My best friends are Sandy Archer and his wife Mireille, who are artists' and illustrators' agents.  We're all the same age and I'm sort of like adopted family to them -- all of my own family are dead.

So, on Sunday, after I've done the plants and rearranged the dust, I go to the pub to meet them for a drink.  My parents were in the licensing trade -- they used to run a pub in Mayfair's Shepherd's Market.

The Governor of my local here -- PJ up at the Gloucester -- has Come Outside on his jukebox and ever he wants to annoy me, he puts it on and then I leave in a huff.  I made that record with Mike Sarne when I was at drama school, in the early Sixties, and writing off to agents hoping they'd take me on for commercial or voice-overs.  Billie Davies did the follow-up -- Will I What? -- but I was the original, and I think it was probably the only Number One Mike Sarne ever had.

EastEnders isn't my first soap opera for the BBC.  I was in The Newcomers back in the Sixties.  In fact, I was in a taxi just the other day and the driver said, "Oh, I remember rushing home from school to watch you in that!"  What doing my new series EastEnders would be like hadn't really sunk in until a journalist said to me, "In six months' time your whole life is going to change."  And I thought, "well, yes, I suppose you're right."

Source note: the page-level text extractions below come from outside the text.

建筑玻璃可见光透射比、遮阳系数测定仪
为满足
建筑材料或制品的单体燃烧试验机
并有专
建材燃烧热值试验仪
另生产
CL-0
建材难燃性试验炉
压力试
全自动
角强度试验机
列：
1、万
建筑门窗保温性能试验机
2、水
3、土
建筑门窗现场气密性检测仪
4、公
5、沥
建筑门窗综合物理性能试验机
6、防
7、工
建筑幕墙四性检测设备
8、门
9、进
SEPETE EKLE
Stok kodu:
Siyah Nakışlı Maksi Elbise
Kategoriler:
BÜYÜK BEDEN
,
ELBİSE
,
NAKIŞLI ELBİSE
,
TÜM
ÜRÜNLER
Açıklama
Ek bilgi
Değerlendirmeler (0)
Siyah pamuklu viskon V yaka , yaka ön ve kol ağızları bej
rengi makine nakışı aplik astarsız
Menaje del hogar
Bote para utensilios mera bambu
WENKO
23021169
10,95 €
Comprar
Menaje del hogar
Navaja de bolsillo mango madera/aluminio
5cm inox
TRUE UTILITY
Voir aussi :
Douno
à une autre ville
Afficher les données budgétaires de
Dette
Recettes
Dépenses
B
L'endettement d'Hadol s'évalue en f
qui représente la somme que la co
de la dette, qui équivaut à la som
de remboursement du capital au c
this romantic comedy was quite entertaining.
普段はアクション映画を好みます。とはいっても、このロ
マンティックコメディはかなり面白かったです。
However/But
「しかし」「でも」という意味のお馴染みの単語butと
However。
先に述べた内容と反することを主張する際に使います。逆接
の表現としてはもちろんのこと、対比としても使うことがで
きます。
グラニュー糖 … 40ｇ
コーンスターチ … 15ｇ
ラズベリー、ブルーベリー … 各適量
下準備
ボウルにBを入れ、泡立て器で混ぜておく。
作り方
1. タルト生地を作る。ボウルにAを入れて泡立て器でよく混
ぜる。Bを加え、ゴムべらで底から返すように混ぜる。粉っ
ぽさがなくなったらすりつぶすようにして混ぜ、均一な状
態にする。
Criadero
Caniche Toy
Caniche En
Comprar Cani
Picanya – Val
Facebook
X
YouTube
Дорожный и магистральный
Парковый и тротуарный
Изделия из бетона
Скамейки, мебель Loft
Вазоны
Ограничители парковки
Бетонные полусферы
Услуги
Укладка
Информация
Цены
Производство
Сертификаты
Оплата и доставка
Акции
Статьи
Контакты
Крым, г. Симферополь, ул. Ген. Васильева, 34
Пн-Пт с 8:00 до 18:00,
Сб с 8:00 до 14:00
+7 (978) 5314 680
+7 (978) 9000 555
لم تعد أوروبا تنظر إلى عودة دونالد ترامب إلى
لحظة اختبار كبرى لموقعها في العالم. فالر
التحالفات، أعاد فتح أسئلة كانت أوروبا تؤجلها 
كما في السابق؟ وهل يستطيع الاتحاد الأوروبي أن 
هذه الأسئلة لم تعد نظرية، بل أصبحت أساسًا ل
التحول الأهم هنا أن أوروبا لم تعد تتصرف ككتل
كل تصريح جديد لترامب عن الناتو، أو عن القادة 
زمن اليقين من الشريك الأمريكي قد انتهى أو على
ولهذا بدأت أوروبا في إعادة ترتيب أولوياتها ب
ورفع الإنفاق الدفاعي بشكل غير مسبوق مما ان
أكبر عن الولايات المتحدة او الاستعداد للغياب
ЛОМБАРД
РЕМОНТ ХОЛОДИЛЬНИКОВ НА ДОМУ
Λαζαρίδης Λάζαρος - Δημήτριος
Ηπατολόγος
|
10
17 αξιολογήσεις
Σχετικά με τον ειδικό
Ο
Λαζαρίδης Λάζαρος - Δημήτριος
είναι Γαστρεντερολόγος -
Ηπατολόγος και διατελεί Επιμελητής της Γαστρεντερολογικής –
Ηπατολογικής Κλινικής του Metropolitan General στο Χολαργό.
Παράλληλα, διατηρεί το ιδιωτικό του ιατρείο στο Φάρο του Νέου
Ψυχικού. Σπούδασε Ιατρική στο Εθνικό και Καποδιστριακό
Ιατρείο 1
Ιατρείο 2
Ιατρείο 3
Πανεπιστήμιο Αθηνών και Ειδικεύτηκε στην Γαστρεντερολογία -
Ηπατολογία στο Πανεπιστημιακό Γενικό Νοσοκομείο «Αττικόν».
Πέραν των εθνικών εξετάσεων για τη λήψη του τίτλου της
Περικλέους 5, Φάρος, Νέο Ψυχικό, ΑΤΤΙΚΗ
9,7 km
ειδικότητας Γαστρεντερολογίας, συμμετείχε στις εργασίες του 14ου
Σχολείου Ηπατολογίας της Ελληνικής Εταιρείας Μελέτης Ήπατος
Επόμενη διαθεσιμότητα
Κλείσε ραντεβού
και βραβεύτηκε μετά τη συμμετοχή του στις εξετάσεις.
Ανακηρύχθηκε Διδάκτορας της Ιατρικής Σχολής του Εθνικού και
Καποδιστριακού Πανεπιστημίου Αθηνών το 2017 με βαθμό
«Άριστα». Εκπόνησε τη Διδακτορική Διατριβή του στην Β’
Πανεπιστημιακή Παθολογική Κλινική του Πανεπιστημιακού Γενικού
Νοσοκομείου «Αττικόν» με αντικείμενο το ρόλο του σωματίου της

EastEnders is made at Elstree and, as I don't drive, I get a taxi over to Television Centre every morning and catch what they call the Elstree Shuttle.  It's a great big charabanc -- it makes you wonder where the crates of brown ale and crisps are!

It does mean a lot of very hard work and early nights for me, but, fortunately, just lately, I don't feel much like going out anyway.  Perhaps it's because I'm getting past it!

I usually go out on a Friday night with Sandy and Mireille for a few drinks, supper, and a few more drinks -- but I haven't even done that recently.  And especially since I got this part I'd rather stay at home indoors.

On Sunday evenings I'll go to bed at about seven o-clock and put the telly on or sit up in bed with a good book or write letters.  I like writing letters -- I think it stems from when I was at boarding school and used to have lots of pen pals scattered all over the world.  I still correspond with some of them.

I went to an old girls' reunion at my school last year.  When I walked into the room, there was my old French mistress, Miss Vicarage, and straight away my knees went, because this woman used to put the fear of God into me.  But when she saw me, her face lit up.

"Wendy," she said, "I've seen you on the television and the pleasure that you've given to people, and it matters not a jot if you still can't speak French!"

If there's nothing special on television and I'm not reading or doing my tapestry (I started it five years ago and it's still not finished), I go off to sleep.  Sounds terribly dull, but I enjoy my Sunday -- even if they're not the rave-up you'd expect from me.  Mind you, when I do go out, I really make a night of it!